Dans ce long-métrage, le metteur en scène d’origine franco-cambodgienne propose une méditation sur la langue, l’art de la tromperie et les excès d’une révolution qui a exacerbé l’application d’une idéologie.
Une nouvelle oeuvre de Rithy Panh portant sur son pays, le Cambodge
Le cinéaste franco-cambodgien Rithy Panh continue d’explorer l’histoire de son pays natal à travers son dernier film de fiction, en lice lors du Festival de Cannes 2024. « Rendez-vous avec Pol Pot », sorti le 5 juin, s’articule autour de l’expérience de trois Français sous haute surveillance au Kampuchéa démocratique : une journaliste, incarnée par Irène Jacob, un photographe et un sympathisant de gauche du régime.
Au fil de leurs visites rigoureusement contrôlées, ils commencent à percevoir la réalité dissimulée derrière les discours officiels et les mises en scène fictives.
Un regard derrière les coulisses
Lors du Festival de Cannes, Rithy Panh s’est entretenu avec 42mag.fr Culture, partageant ses motivations pour ce projet, ses décisions de mise en scène, et son lien intime avec l’art cinématographique.
Il explique que de nombreuses personnes ont visité le Cambodge à cette période, notamment des occidentaux comme les protagonistes du film, mais aussi des personnes invitées depuis des « pays frères ». Pourtant, il précise n’avoir jamais vu de témoignages de leur expérience dans ce pays. Il note également qu’il existe toujours des intellectuels qui défendent ce qui est, pour lui, indéfendable.
Le réalisateur évoque certains propos d’un homme politique contemporain français qu’il a intégré mot pour mot dans les repliques d’un Khmer Rouge dans le film, et personne ne s’en est rendu compte.
Sur le choix des personnages principaux, ils devaient permettre de discuter de la notion d’idéologie. L’intellectuel est un sympathisant du régime qui croit en l’idée d’émancipation du peuple. La journaliste est elle confrontée à ce qu’elle peut voir, dire, et ce qui reste caché. Le photographe, quant à lui, est présenté comme un observateur silencieux mais conscient à travers ses expériences précédentes dans diverses zones conflictuelles.
Le réalisateur invite à regarder son film pour découvrir la suite de leur aventure.
L’histoire est principalement racontée à travers le prisme artificiel qui leur est présenté, comme dans les photos prises par les communistes européens lors de leurs voyages à cette époque.
Le réalisateur suggère aussi que l’information est manipulée aujourd’hui à un rythme effréné, obligeant les individus à devoir choisir rapidement un camp, sans possibilité de prendre le temps de vérifier les faits.
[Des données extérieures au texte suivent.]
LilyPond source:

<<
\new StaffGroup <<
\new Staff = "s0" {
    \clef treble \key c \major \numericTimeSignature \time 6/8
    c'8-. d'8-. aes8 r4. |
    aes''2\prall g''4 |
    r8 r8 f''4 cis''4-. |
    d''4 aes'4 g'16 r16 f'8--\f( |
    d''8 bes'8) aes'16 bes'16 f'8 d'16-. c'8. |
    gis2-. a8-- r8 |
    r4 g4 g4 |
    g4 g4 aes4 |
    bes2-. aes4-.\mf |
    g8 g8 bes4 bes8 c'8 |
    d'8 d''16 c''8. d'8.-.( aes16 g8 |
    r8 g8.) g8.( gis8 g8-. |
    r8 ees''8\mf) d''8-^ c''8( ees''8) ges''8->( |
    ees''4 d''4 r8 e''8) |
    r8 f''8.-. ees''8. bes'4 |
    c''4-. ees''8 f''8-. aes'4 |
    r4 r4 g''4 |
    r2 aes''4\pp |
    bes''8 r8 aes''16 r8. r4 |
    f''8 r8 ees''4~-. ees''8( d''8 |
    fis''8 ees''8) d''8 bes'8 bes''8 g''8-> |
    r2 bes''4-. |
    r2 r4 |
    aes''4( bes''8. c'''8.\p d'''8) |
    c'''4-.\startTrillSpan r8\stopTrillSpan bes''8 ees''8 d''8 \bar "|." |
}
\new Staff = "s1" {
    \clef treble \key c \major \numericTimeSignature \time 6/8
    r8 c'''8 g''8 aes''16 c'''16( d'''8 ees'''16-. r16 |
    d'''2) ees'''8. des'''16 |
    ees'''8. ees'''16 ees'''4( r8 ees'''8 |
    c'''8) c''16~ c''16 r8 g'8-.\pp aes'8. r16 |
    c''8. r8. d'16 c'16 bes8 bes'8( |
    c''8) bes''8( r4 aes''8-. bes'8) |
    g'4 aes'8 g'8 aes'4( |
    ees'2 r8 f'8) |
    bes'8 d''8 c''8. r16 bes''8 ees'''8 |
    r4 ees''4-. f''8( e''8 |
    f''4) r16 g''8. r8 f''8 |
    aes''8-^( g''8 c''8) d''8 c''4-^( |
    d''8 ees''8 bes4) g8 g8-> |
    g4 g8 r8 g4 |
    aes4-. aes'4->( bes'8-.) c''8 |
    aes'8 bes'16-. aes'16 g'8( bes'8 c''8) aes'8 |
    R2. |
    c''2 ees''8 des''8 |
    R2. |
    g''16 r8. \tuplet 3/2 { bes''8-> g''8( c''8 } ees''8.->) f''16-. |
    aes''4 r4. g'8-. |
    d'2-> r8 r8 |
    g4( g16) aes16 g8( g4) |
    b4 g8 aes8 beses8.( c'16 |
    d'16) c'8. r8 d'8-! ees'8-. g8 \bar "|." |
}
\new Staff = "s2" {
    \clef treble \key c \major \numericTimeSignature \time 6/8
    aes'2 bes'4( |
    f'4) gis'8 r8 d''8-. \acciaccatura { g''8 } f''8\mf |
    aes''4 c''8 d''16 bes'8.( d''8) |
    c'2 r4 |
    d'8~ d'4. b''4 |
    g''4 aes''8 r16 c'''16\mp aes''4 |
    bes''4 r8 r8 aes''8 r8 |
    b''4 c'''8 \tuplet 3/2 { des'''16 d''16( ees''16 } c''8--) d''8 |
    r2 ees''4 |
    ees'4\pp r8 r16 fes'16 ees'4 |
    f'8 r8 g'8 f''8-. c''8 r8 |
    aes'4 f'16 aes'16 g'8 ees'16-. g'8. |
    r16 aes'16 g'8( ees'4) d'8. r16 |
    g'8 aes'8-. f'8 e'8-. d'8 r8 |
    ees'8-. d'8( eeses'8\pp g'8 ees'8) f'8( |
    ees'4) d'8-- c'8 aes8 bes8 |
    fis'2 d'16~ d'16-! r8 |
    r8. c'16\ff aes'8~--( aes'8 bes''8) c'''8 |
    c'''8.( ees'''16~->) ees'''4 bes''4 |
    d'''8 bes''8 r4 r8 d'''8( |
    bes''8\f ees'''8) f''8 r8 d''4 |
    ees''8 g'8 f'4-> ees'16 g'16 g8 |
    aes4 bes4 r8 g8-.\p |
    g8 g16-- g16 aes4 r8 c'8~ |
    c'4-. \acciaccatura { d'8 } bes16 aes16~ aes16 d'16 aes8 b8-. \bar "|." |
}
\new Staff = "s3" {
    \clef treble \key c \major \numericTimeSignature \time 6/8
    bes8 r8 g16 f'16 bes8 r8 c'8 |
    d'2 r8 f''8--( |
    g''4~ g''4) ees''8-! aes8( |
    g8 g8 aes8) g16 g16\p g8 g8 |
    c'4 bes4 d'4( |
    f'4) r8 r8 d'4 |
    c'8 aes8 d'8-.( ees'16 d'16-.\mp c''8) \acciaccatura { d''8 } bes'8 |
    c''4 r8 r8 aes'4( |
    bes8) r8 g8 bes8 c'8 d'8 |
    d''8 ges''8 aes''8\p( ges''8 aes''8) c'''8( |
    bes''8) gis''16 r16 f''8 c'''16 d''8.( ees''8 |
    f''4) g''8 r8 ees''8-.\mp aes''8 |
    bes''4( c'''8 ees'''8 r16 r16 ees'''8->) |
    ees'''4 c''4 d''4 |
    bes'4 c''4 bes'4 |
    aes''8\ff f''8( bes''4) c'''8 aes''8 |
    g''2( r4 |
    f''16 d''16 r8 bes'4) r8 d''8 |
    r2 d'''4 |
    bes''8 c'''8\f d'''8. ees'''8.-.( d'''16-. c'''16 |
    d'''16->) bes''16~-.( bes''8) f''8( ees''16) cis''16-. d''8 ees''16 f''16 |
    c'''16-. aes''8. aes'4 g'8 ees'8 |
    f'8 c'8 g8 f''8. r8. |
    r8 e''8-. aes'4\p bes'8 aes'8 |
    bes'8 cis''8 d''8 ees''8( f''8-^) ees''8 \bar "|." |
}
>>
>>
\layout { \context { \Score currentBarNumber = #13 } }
C’est pourquoi, il pense qu’il est important de rappeler aux gens qu’ils peuvent se donner une marge de manoeuvre avec l’information en vérifiant l’information disponible.
Le pouvoir du langage
Une des composantes centrales du film est le pouvoir du langage, comme illustré par la terminologie des Khmers Rouges qui préféraient le mot « détruire » à « tuer », symbole fort de l’annihilation complète d’une personne.
Rithy Panh a souhaité donner une forme singulière à son film en l’inscrivant dans une démarche poétique qui représente pour lui une aide précieuse pour vivre.
L’utilisation de figurines pour montrer certaines scènes difficiles à représenter semble également marquer de manière unique son style cinématographique. Celles-ci permettent une distanciation face à l’horreur, et aident à insuffler une certaine quiétude dans la représentation des événements douloureux.
Rithy Panh termine en soulignant que son travail comme cinéaste consiste à documenter les événements, et ensuite, il revient aux historiens d’effectuer une travail scientifique. Il se portera toujours marqué par ce qu’il a vécu, mais espère rendre hommage à l’humanité à travers ses films.
Il a notamment choisi de prêter son ombre pour incarner Pol Pot, le leader des Khmers rouges, sans toutefois chercher à le personnifier complètement, afin d’éviter de tomber dans le ridicule.